Note : et certains disent : “qui construit, dans Sa miséricorde, Jérusalem”, et tel est l’usage. » (Mordekhaï, fin de Berakhot)
La Michna Broura (alinéa 11) explique que, selon le Rama, la raison de cette formulation est que la conclusion corresponde à l’ouverture : puisque nous commençons en disant « Ra’hem na Hachem Elokénou » — « Prends pitié, de grâce, Hachem notre D.ieu », nous terminons donc par « Boné berahamav Yeroushalayim » — « qui construit, dans Sa miséricorde, Jérusalem ».
Cependant, il reste à demander : selon le Maharam et le Rama, comment peut-on dire que Jérusalem est reconstruite par la miséricorde, alors que le verset dit : « Sion sera délivrée par la justice » ?
Le Darkei Moché (ad loc.) explique que le verset ne signifie pas que le Saint béni soit-Il délivrera Jérusalem au moyen du jugement, mais que si Israël juge avec vérité entre un homme et son prochain, par ce mérite ils obtiendront la délivrance.
Voici les termes du Darkei Moché :
« Et l’usage est conforme aux paroles du Maharam, car ce qui est écrit “sera délivrée par la justice” ne veut dire que ceci : si Israël juge un jugement vrai entre un homme et son prochain, alors Sion sera délivrée, comme il est écrit : “ושביה בצדקה” — “et ceux qui y reviennent par la charité/la droiture”. »
Et l’on peut poser, selon la méthode du Me’haber qui ne dit pas « Boné berahamav », plusieurs questions :
Le verset lui-même dit pourtant : « et ceux qui y reviennent par la charité/la droiture ». De plus, que fera-t-il du verset de Zekharia : “שבתי לירושלים ברחמים, ביתי יבנה בה” — « Je suis revenu à Jérusalem avec miséricorde ; Ma maison y sera reconstruite » ? De même, dans la prière, nous disons : « VeliYeroushalayim ir’kha berahamim tachouv » — « Et vers Jérusalem, Ta ville, reviens avec miséricorde », ainsi que : « Vete’hezena einénou bechouvkha leTsion berahamim » — « Que nos yeux voient Ton retour à Sion avec miséricorde ».
J’ai trouvé, avec l’aide de D.ieu, dans la Haggadat Beit Brisk, qu’ils rapportent au nom de Rav ‘Haïm Soloveitchik zatzal une explication merveilleuse du verset de la haftara.
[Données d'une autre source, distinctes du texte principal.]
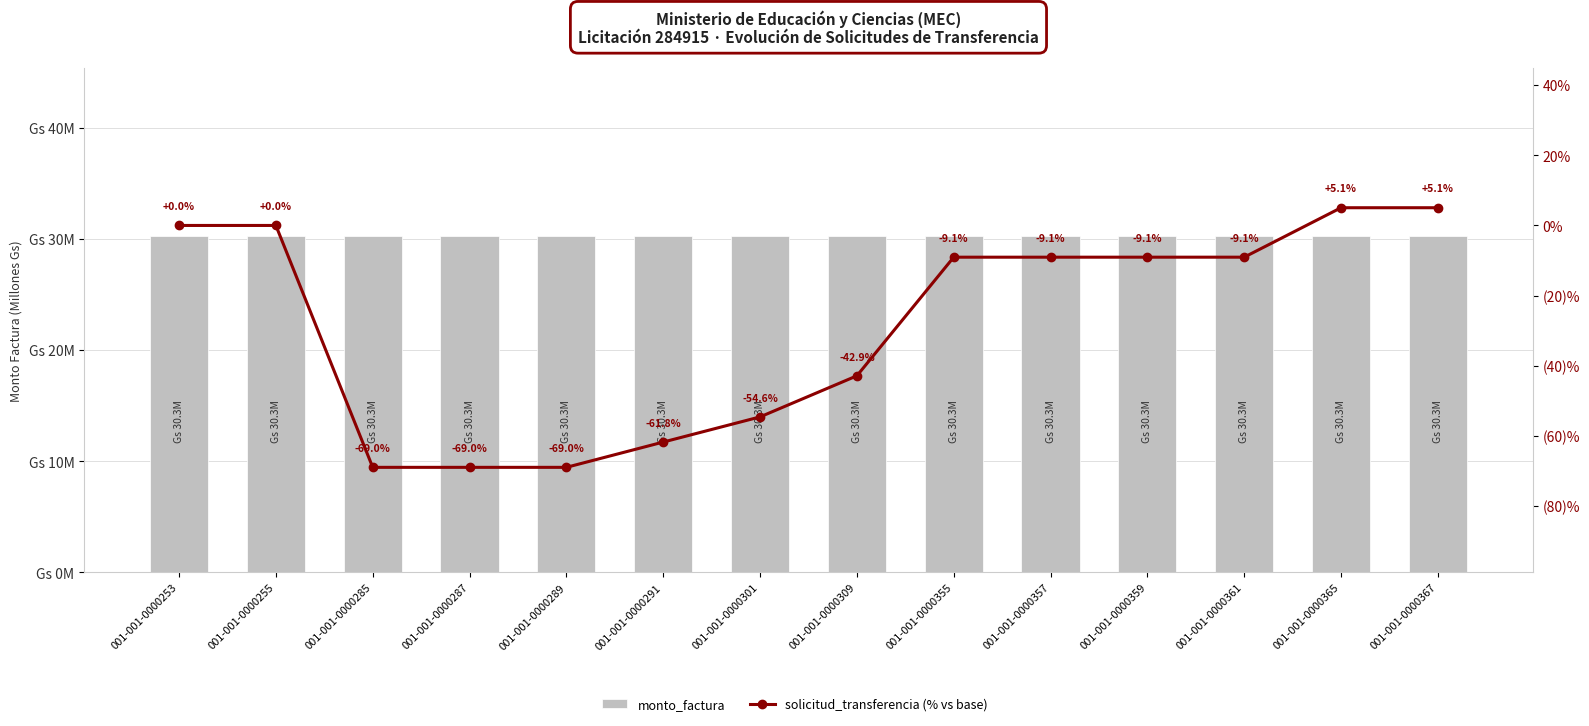

What is the spread (max minus min) of values at 001-001-0000309?

73.2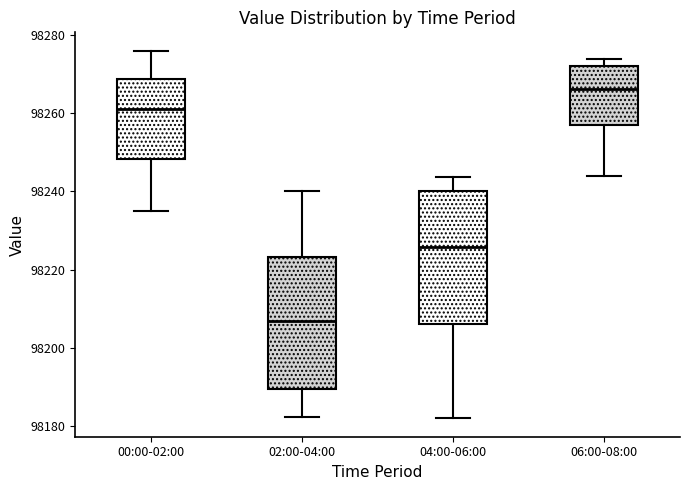

Reading left to right, read every box against the y-axis: the position of its median line, the range the box covers, and the ends of its whiskers. The values are not printed on the chart, so give them approximately, as read against the axis.

00:00-02:00: median 98260, box 98248 to 98268, whiskers 98234 to 98276
02:00-04:00: median 98206, box 98190 to 98224, whiskers 98182 to 98240
04:00-06:00: median 98226, box 98206 to 98240, whiskers 98182 to 98244
06:00-08:00: median 98266, box 98256 to 98272, whiskers 98244 to 98274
C’est-à-dire qu’il y a ici deux aspects.
Jérusalem elle-même sera reconstruite par la justice ; mais qui dit que chacun méritera d’être à Jérusalem ? C’est pourquoi le verset poursuit : « et ceux qui y reviennent par la charité/la droiture ». Pour que nous méritions de vivre là-bas au temps de la délivrance, dans Jérusalem reconstruite, et d’être dans le Temple, il nous faudra une grande miséricorde.
Et, semble-t-il, les paroles du Rav de Brisk sont également explicitées dans les propos du ‘Hatam Sofer sur la paracha de cette semaine (3, 22). Consultez-le, et vous en retirerez beaucoup de satisfaction.
Selon cela, on comprend très bien :
C’est précisément dans la conclusion du Birkat Hamazon, où nous mentionnons que le Saint béni soit-Il construit Jérusalem, qu’il s’agit de la construction accomplie par la justice.
Mais dans les autres prières, où nous demandons qu’Hachem construise Jérusalem prochainement, de nos jours, la demande nous concerne : que nous méritions d’être à Jérusalem avec la résidence de la Chekhina. De même, « que nos yeux voient Ton retour à Sion avec miséricorde » signifie que nous méritions de voir la délivrance, comme il est dit : “עין בעין יראו בשוב ה' ציון” — « Ils verront œil dans œil lorsque Hachem reviendra à Sion » ; et cela, assurément, dépend de la miséricorde, comme il est dit : « ...et ceux qui y reviennent par la charité/la droiture ».
Puissions-nous tous mériter la délivrance complète, et qu’Hachem transforme pour nous le jeûne du quatrième mois, le jeûne du cinquième, le jeûne du septième et le jeûne du dixième en allégresse, en joie et en jours de fête (Zekharia 8, 19), bientôt et de nos jours.
Au nom de toute l’équipe du site Sheilot, nous vous souhaitons un Shabbat Chalom ouMevorakh.